NEWS

Two more years in prison for con man Eliyahu Weinstein

Kathleen Hopkins
@Khopkinsapp

TRENTON – The time convicted Ponzi schemer Eliyahu Weinstein of Lakewood must spend in federal prison grew to 24 years on Monday, when a federal judge tacked on an additional two years' time for additional real-estate scams and defrauding investors in Facebook's initial public stock offering.

Weinstein, 39, was already serving 22 years in federal prison for running a real-estate investment scheme that defrauded investors out of $200 million dollars.

On Monday, U.S. District Judge Joel A. Pisano sentenced Weinstein to 11 years and three months in prison for participating in additional real-estate scams, laundering the proceeds and orchestrating a fraud involving Facebook's initial public offering.

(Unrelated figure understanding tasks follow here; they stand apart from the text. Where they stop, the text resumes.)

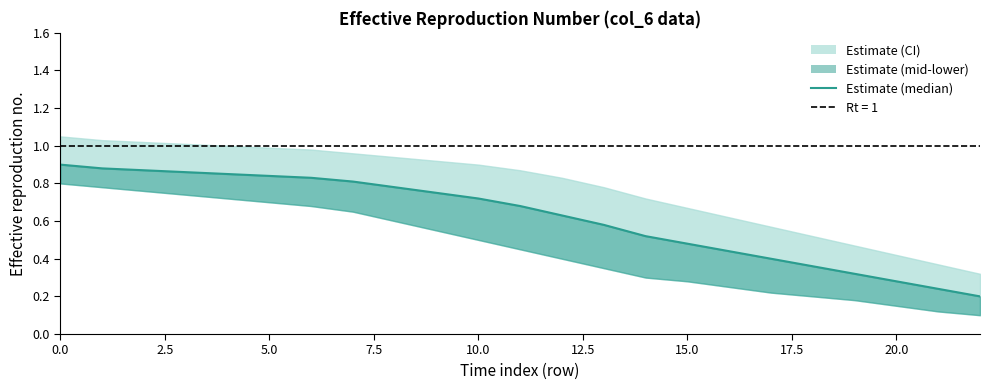

List the series in order of their overall mean, lowest first.

lower, mid, upper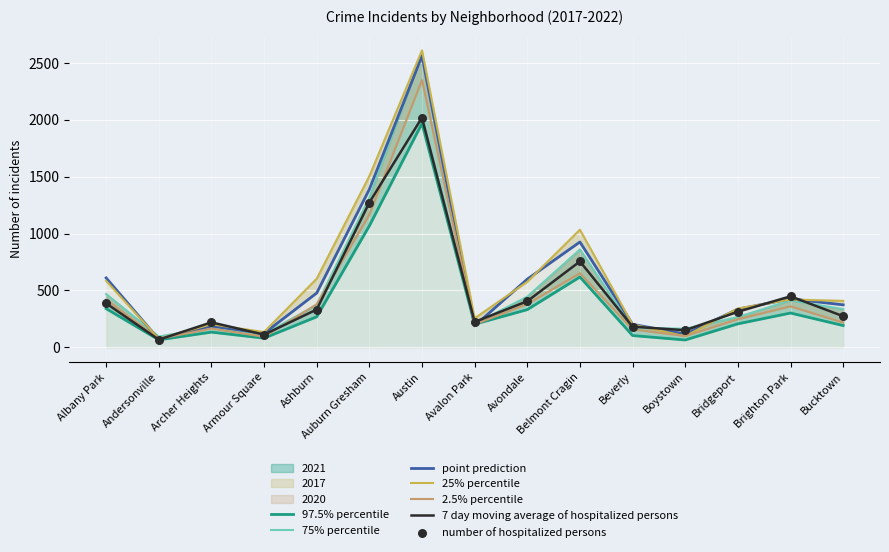

What is the total value across all series at Avondale?

2736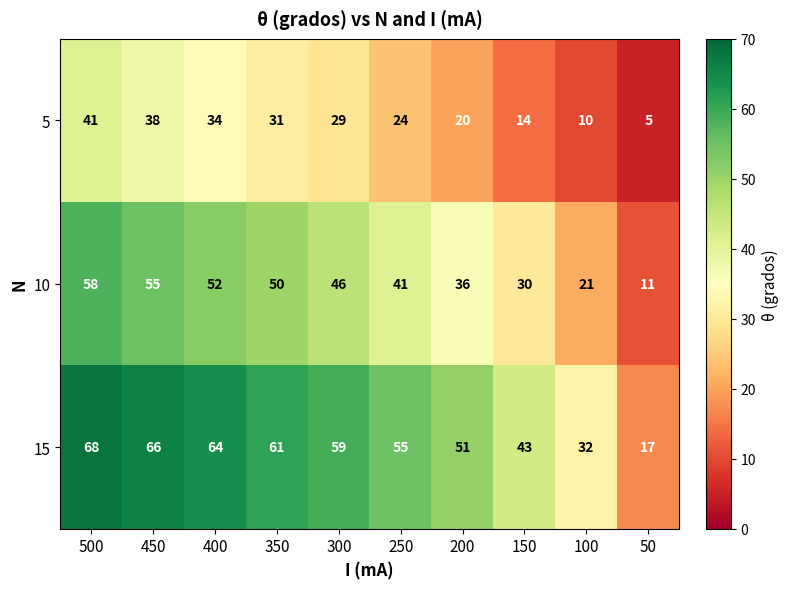

Rank the series at 450 from lowest to highest value.

5, 10, 15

Of the sentence Pisano imposed on Monday, he ordered that all but two years be served concurrently with the 22-year term Weinstein was sentenced to on Feb. 25 for the $200 million Ponzi scheme. That brings the total time Weinstein must serve in federal prison to 24 years.

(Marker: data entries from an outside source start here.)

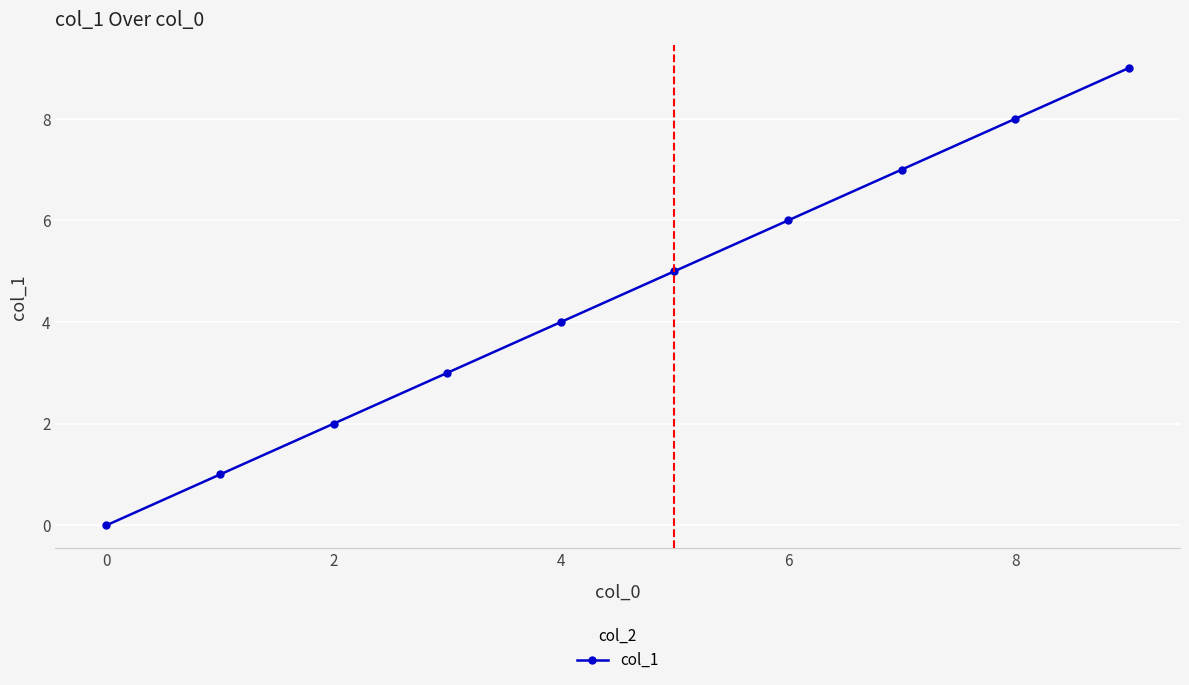

True or false: there are more than 1 points higher than both neighbors.

False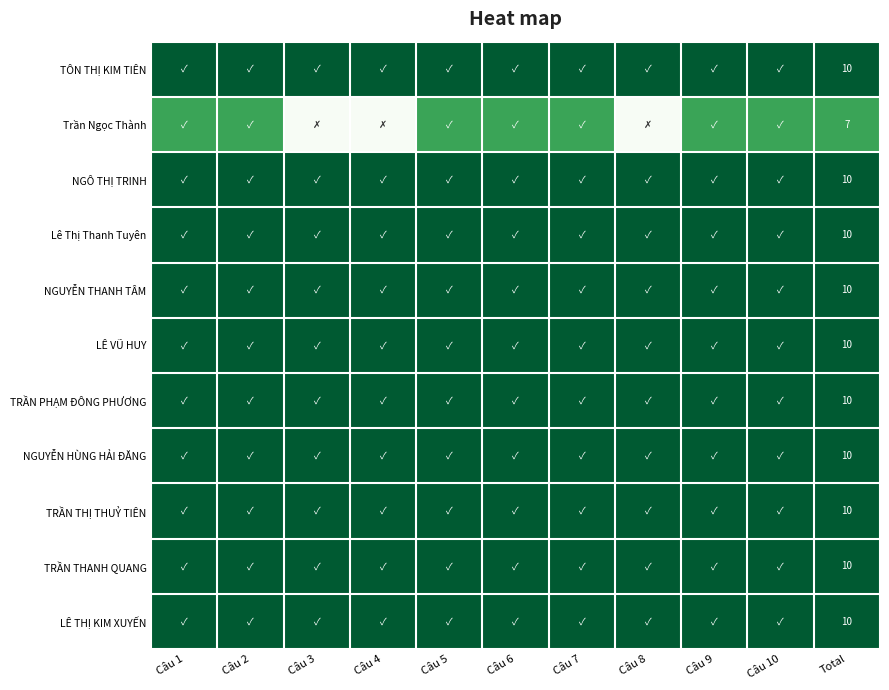

The value of NGUYỄN THANH TÂM at Total is 10.0. True or false?

True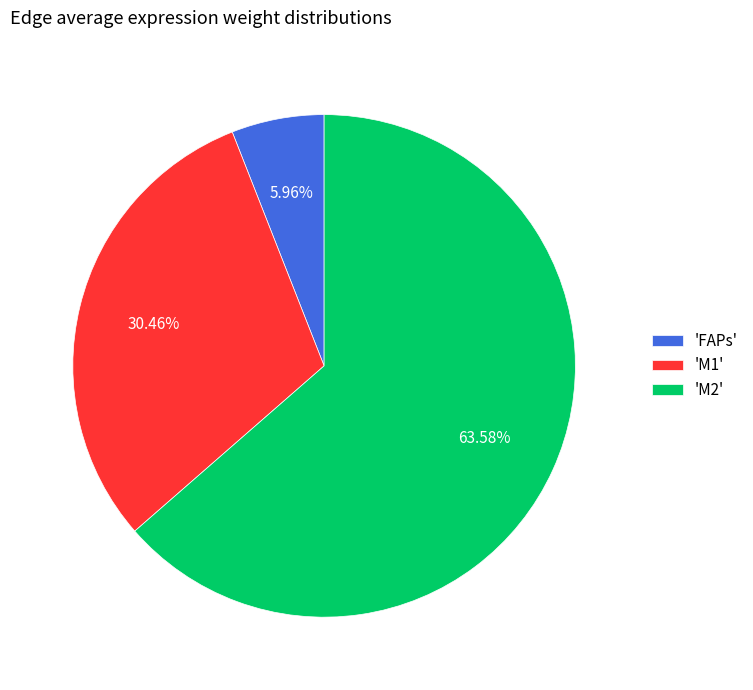

What is the smallest slice in the pie chart?

'FAPs'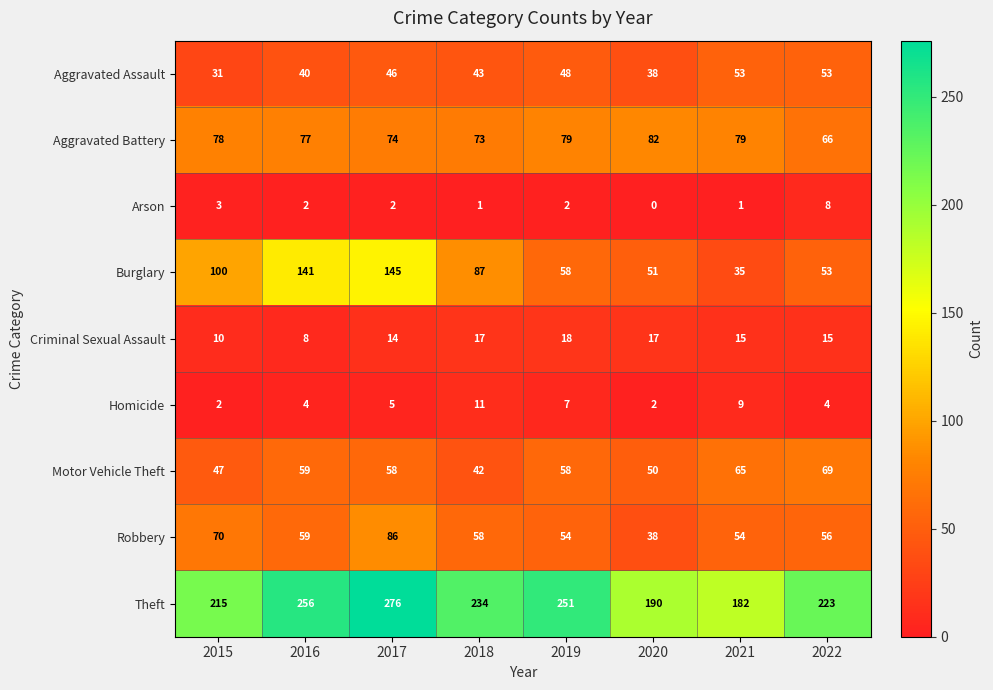

At how many categories does at least one series exceed 169?

8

Pisano on Monday also ordered Weinstein to repay or forfeit the proceeds of the latest crimes, amounting to a total of $6.2 million.

Weinstein pleaded guilty to the new charges — conspiring to commit wire fraud, committing wire fraud while on pretrial release and money laundering — during a hearing before Pisano in Trenton on Sept. 3.

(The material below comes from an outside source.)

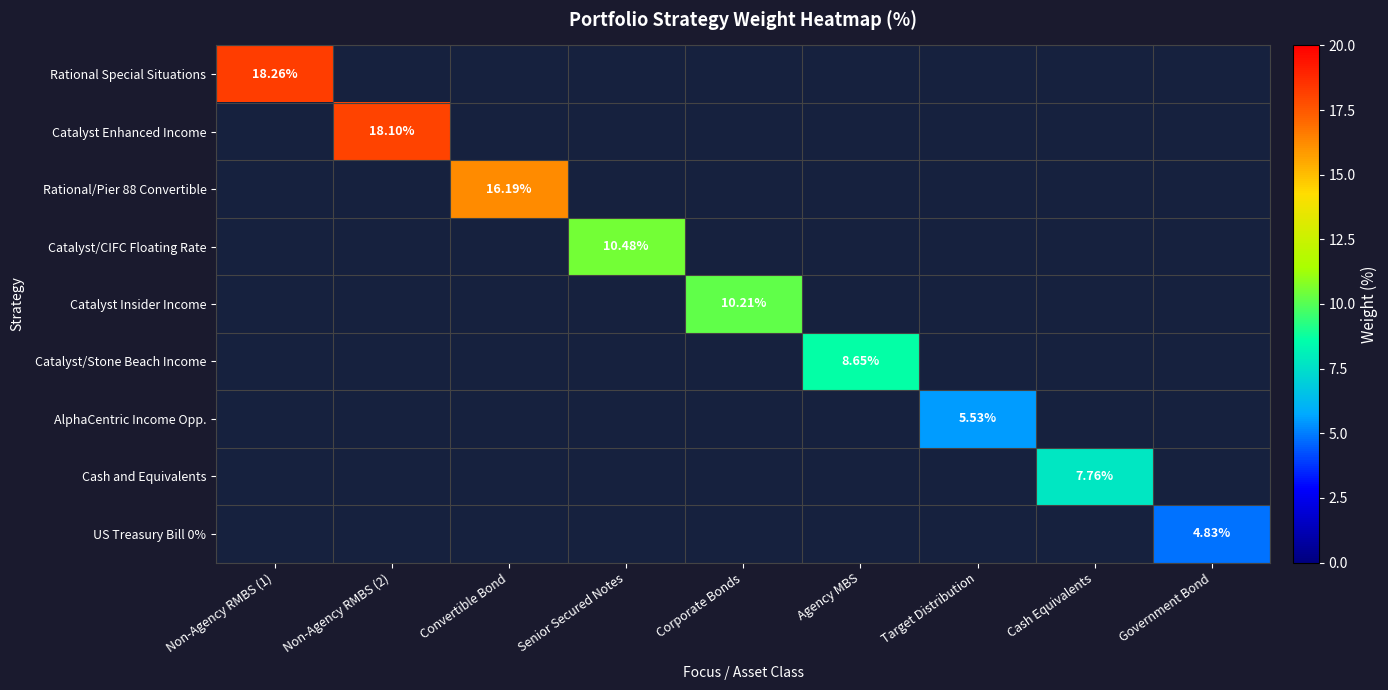

Where is Catalyst Enhanced Income nearest to the value 9?

Non-Agency RMBS (1)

According to court documents in the latest case against Weinstein, he and his conspirators offered a pair of investors the opportunity to purchase blocks of Facebook shares prior to the social media company's initial public offering in May 2012, despite the fact that they had no access to the shares.

Weinstein and his conspirators falsely claimed they had buyers lined up to whom they would sell the Facebook shares at a substantial profit and that they had collateral to secure the investments, even though that collateral was worthless, according to a federal indictment handed up on April 17.

The victims wired a total of nearly $4.7 million to accounts controlled by Weinstein and his co-conspirators in February and March 2012 for blocks of Facebook shares, but the money was never used to purchase the stock, the indictment said.

Weinstein also was charged in the indictment with persuading the Facebook investors to invest in an apartment complex in Florida at a discounted price by telling them the property would be flipped immediately at a substantial profit. The victims wired a total of $2.8 million to an attorney trust account that was supposed to be held in escrow to purchase the property, but Weinstein and a conspirator wired out most of the money soon afterward. They gave about $1.8 million of it back to the Facebook investors, falsely claiming it represented the return of their principal and a profit on the Facebook transaction, according to the indictment.

A third component of the fraud involved misrepresentations to induce investment of about $1.5 million in notes on seven South Florida condominiums that Weinstein claimed were in foreclosure, although he had lost the units in a foreclosure years earlier, according to the indictment. To further the scheme, he provided the investment group with phony documents that falsely claimed the condominiums earned about $780,000 a year in rental income, the indictment said.

Throughout the scheme, Weinstein was on pretrial release in the earlier Ponzi scheme and was prohibited from engaging in any monetary transactions for more than $1,000 without the approval of a court-appointed counsel, authorities said. In the previous scheme, authorities said Weinstein used bogus deeds and mortgages and exploited the trust of the Orthodox Jewish community to bilk investors, authorities said

Two of Weinstein's conspirators in the latest case, Alex Schleider, 49, of Lakewood. and Aaron Glucksman, 41, of Brooklyn, previously pleaded guilty to charges relating to the scheme. Pisano on Dec. 8 sentenced Schleider to four years and four months in prison and three years on supervised released and ordered him to pay $613,200 in restitution and forfeit another $363,200 in criminal proceeds. Pisano sentenced Glucksman on May 5 to four years and four months in prison and three years on supervised release and ordered him to forfeit $1.2 million.

Charges against a third conspirator, Aaron Muschel, 64, of Brooklyn, N.Y. are pending.